Lira released the trigger. Stared at the devastation. Looked at Yuki.

"This is a siege weapon."

"It's a versatile multi-purpose firearm."

"This could level a fortress."

"Only on the fire setting."

She swapped to lightning. The bolt hit a stone block and discharged — crackling across its surface, arcing to nearby objects. Non-lethal at this power level, but the target block was scorched and smoking.

She set the rifle down. Picked up the revolver. Tested each element at close range — the weapon was responsive, accurate, and fit her hand like it was made for her. Which it was.

"The stones recharge on their own?"

"From atmospheric mana. You'll never run out."

She holstered the revolver on her belt. Slung the rifle across her back. Stood there — bow over one shoulder, rifle over the other, revolver on her hip, the blue necklace pulsing at her throat.

"I'm going to be honest," she said. "I feel ridiculous. And incredibly dangerous."

"Both are correct."

Kana and Hana appeared at his elbows within seconds.

"We want guns too."

"Absolutely not."

"But—"

"Guns are for adults."

Ears drooped. Tails sagged. Two sets of devastating eyes aimed at his defences.

He held firm. For once. "You can practice with spares here at the homestead. Under supervision. Only here."

The ears lifted slightly.

"But—" He reached into storage. Two small rods, about the length of a forearm. Lightning mana stones embedded in the tips. "—you can carry these. For self-defence."

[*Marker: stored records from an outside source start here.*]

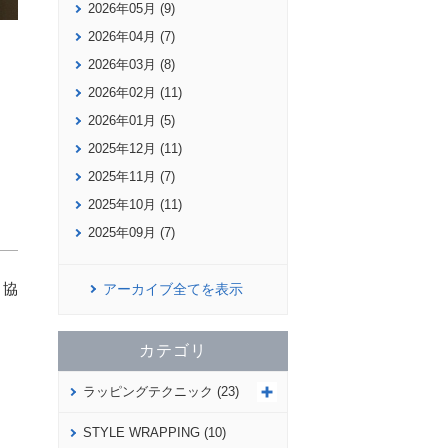
2026年05月 (9)
2026年04月 (7)
2026年03月 (8)
2026年02月 (11)
2026年01月 (5)
2025年12月 (11)
2025年11月 (7)
2025年10月 (11)
2025年09月 (7)
り協
アーカイブ全てを表示
カテゴリ
ラッピングテクニック (23)
STYLE WRAPPING (10)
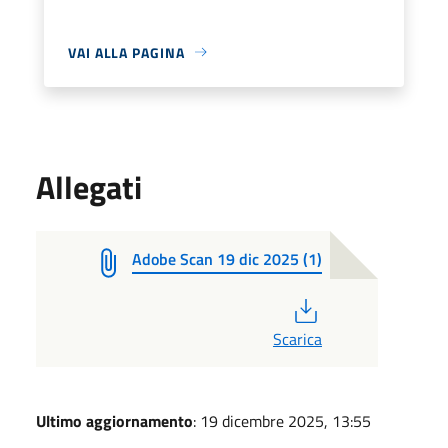
VAI ALLA PAGINA
Allegati
Adobe Scan 19 dic 2025 (1)
PDF
Scarica
Ultimo aggiornamento
: 19 dicembre 2025, 13:55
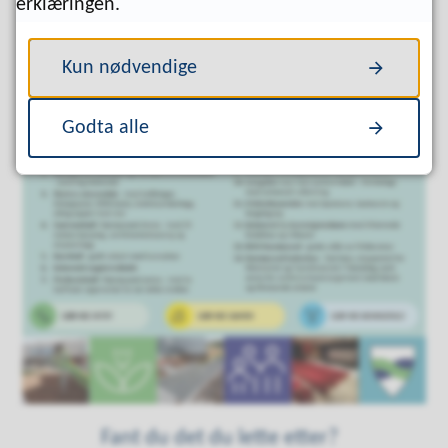
erklæringen.
Kun nødvendige
Godta alle
Fant du det du lette etter?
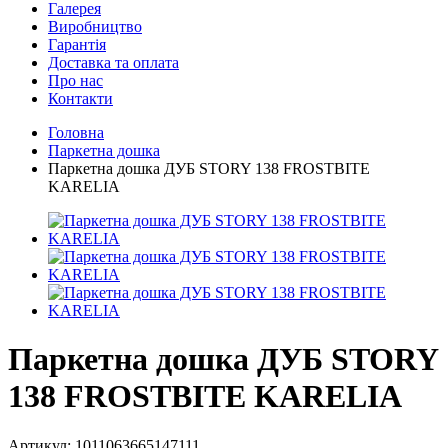
Галерея
Виробництво
Гарантія
Доставка та оплата
Про нас
Контакти
Головна
Паркетна дошка
Паркетна дошка ДУБ STORY 138 FROSTBITE
KARELIA
Паркетна дошка ДУБ STORY
138 FROSTBITE KARELIA
Артикул:
1011063665147111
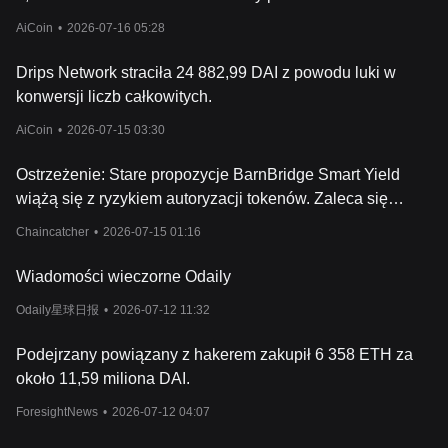
cross-chain.
AiCoin
•
2026-07-16 05:28
Drips Network straciła 24 882,99 DAI z powodu luki w
konwersji liczb całkowitych.
AiCoin
•
2026-07-15 03:30
Ostrzeżenie: Stare propozycje BarnBridge Smart Yield
wiążą się z ryzykiem autoryzacji tokenów. Zaleca się
użytkownikom cofnięcie odpowiednich uprawnień.
Chaincatcher
•
2026-07-15 01:16
Wiadomości wieczorne Odaily
Odaily星球日报
•
2026-07-12 11:32
Podejrzany powiązany z hakerem zakupił 6 358 ETH za
około 11,59 miliona DAI.
ForesightNews
•
2026-07-12 04:07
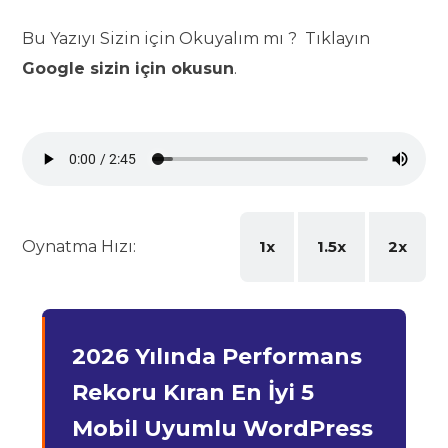
Bu Yazıyı Sizin için Okuyalım mı ? Tıklayın
Google sizin için okusun
.
Oynatma Hızı:
1x
1.5x
2x
2026 Yılında Performans
Rekoru Kıran En İyi 5
Mobil Uyumlu WordPress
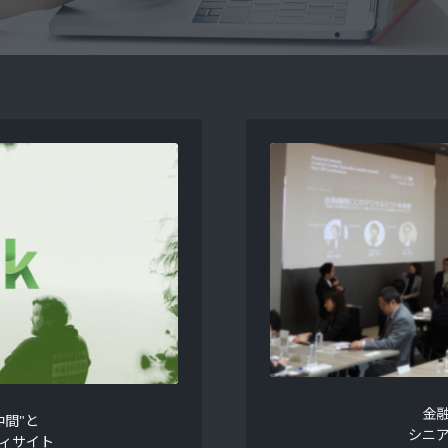
金
間"と
シニ
ィサイト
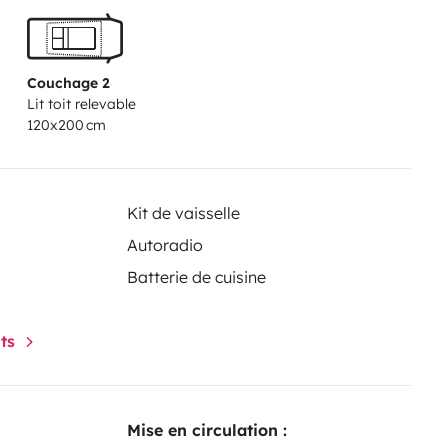
Couchage 2
Lit toit relevable
120x200 cm
Kit de vaisselle
Autoradio
Batterie de cuisine
nts
Mise en circulation :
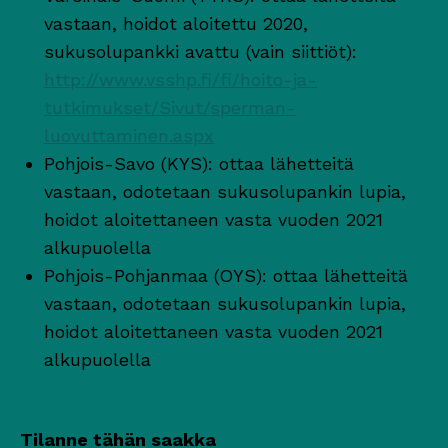
vastaan, hoidot aloitettu 2020,
sukusolupankki avattu (vain siittiöt):
http://www.vsshp.fi/fi/hoito-ja-
tutkimukset/Sivut/sperman-
luovuttaminen.aspx
Pohjois-Savo (KYS): ottaa lähetteitä
vastaan, odotetaan sukusolupankin lupia,
hoidot aloitettaneen vasta vuoden 2021
alkupuolella
Pohjois-Pohjanmaa (OYS): ottaa lähetteitä
vastaan, odotetaan sukusolupankin lupia,
hoidot aloitettaneen vasta vuoden 2021
alkupuolella
Tilanne tähän saakka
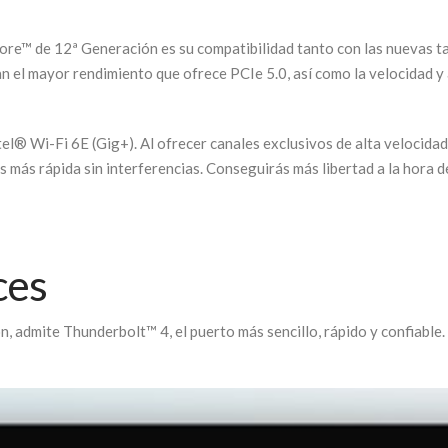
ore™ de 12ª Generación es su compatibilidad tanto con las nuevas ta
 el mayor rendimiento que ofrece PCIe 5.0, así como la velocidad 
el® Wi-Fi 6E (Gig+). Al ofrecer canales exclusivos de alta velocida
 más rápida sin interferencias. Conseguirás más libertad a la hora d
ces
, admite Thunderbolt™ 4, el puerto más sencillo, rápido y confiable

The rods delivered a shock on contact — enough to stun an attacker, not enough to do permanent damage. He'd made them while experimenting with lightning stones and they were perfect for small hands.

Kana grabbed hers and immediately tried to shock Hana with it. Yuki confiscated it for thirty seconds before returning it with a lecture.

He made two more rods — one for Elena, one for Miri. "For the market. For anywhere you're out without me."

Elena took hers with a bow. "Thank you, Lord Yuki."

He also distributed small magic bags — belt-sized, spatial storage, temporal stasis. One for each of them. Kana, Hana, and Miri immediately began filling theirs with fruit from the nearest grove, treating the enchanted spatial containers like Halloween candy bags.

Elena, long past surprise at this point, simply clipped hers to her apron and said "very practical, sir."